Among voters, blue-collar whites, who roughly correspond to the category “non–college educated” in polls, tipped the balance to Trump by turning out to vote at a higher rate than in 2012 and giving him 66 percent of their support. As many as 10 percent of the electorate were “Obama-Trump” voters—Democrats who switched parties from 2012 to 2016 not because of race (racists didn’t vote for the first African-American presidential nominee) but because their economic plight seemed to be getting worse and the culture was disrespecting them.

In addition, so great was white evangelical Christians’ concern about Clinton’s social liberalism and the left-wing Supreme Court justices they expected her to appoint that a record 81 percent of them cast their ballots for the thrice-married, notoriously unfaithful, casino-owning Trump. The election was not “for Sunday School teacher or pastor,” conservative Christian leaders like Liberty University president Jerry Falwell Jr. told fellow evangelicals. Asked in 2011 if they thought “an elected official who commits an immoral act in their private life can still behave ethically and fulfill their duties in their public and professional life,” only 30 percent of evangelicals said yes. Enamored of Trump when asked the same question in 2016, 72 percent answered in the affirmative.

Meanwhile, despite many Republican leaders’ unhappiness, Trump secured a solid 90 percent of GOP voters. Indeed, if the only information one had about the election was the pattern of voting revealed in exit polls, one might well conclude that it had pitted a mainstream Democrat (which was true) against a mainstream Republican (which was not). To be sure, Trump’s unusually great support among working-class whites is what enabled him to tear down the Democrats’ blue wall, but it mostly extended a movement toward the Republican Party in presidential elections that, although accelerated during the Obama presidency, has been under way since Richard Nixon’s victories in 1968 and 1972. The Midwest, which tipped the balance to Trump, has been trending Republican for at least a decade, as evidenced by the party’s strong majority of governors.

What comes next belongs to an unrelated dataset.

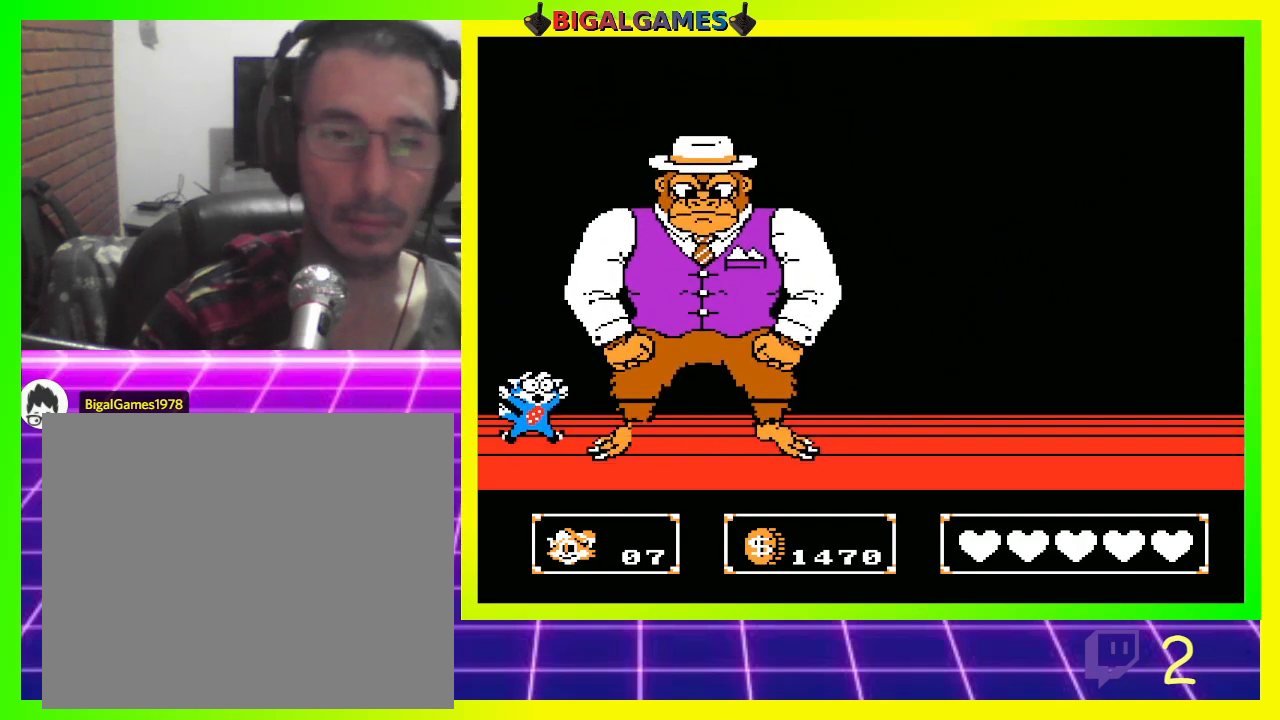
{"dt_ms": 500, "buttons": [], "left_stick": "center", "right_stick": "center", "events": [[33, "DPAD_RIGHT", "down"], [200, "CIRCLE", "down"], [300, "DPAD_RIGHT", "up"], [367, "CIRCLE", "up"]]}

Taken together, these aspects of the 2016 election were enough to get Trump elected but augured poorly for his first year as president. His party’s other leaders felt no sense of personal loyalty to him nor he to them. The opposition party was determined to see him fail. Trump earned none of the goodwill from people who voted against him that traditionally sets the stage for a first-year honeymoon. On top of that, as political scientist Stephen Skowronek has pointed out, Trump took office at the same late stage of “political time” as did Franklin Pierce at the tail end of the Jacksonian era and Jimmy Carter in the waning years of New Deal liberalism. Like these two hapless predecessors, Trump faced the challenge of holding together a crumbling party coalition. In his case the coalition included blue-collar Republicans motivated by conservative social views but opposed to free trade and reductions in (some) entitlement programs, as well as white-collar Republicans who were little concerned about social issues but cared deeply about these conservative economic policies. Held together only by their support for lower taxes and a conservative judiciary, the united Republican party government ended its first year with a tax bill, several conservative judges, a president with historically low public approval ratings, and little else to show for itself.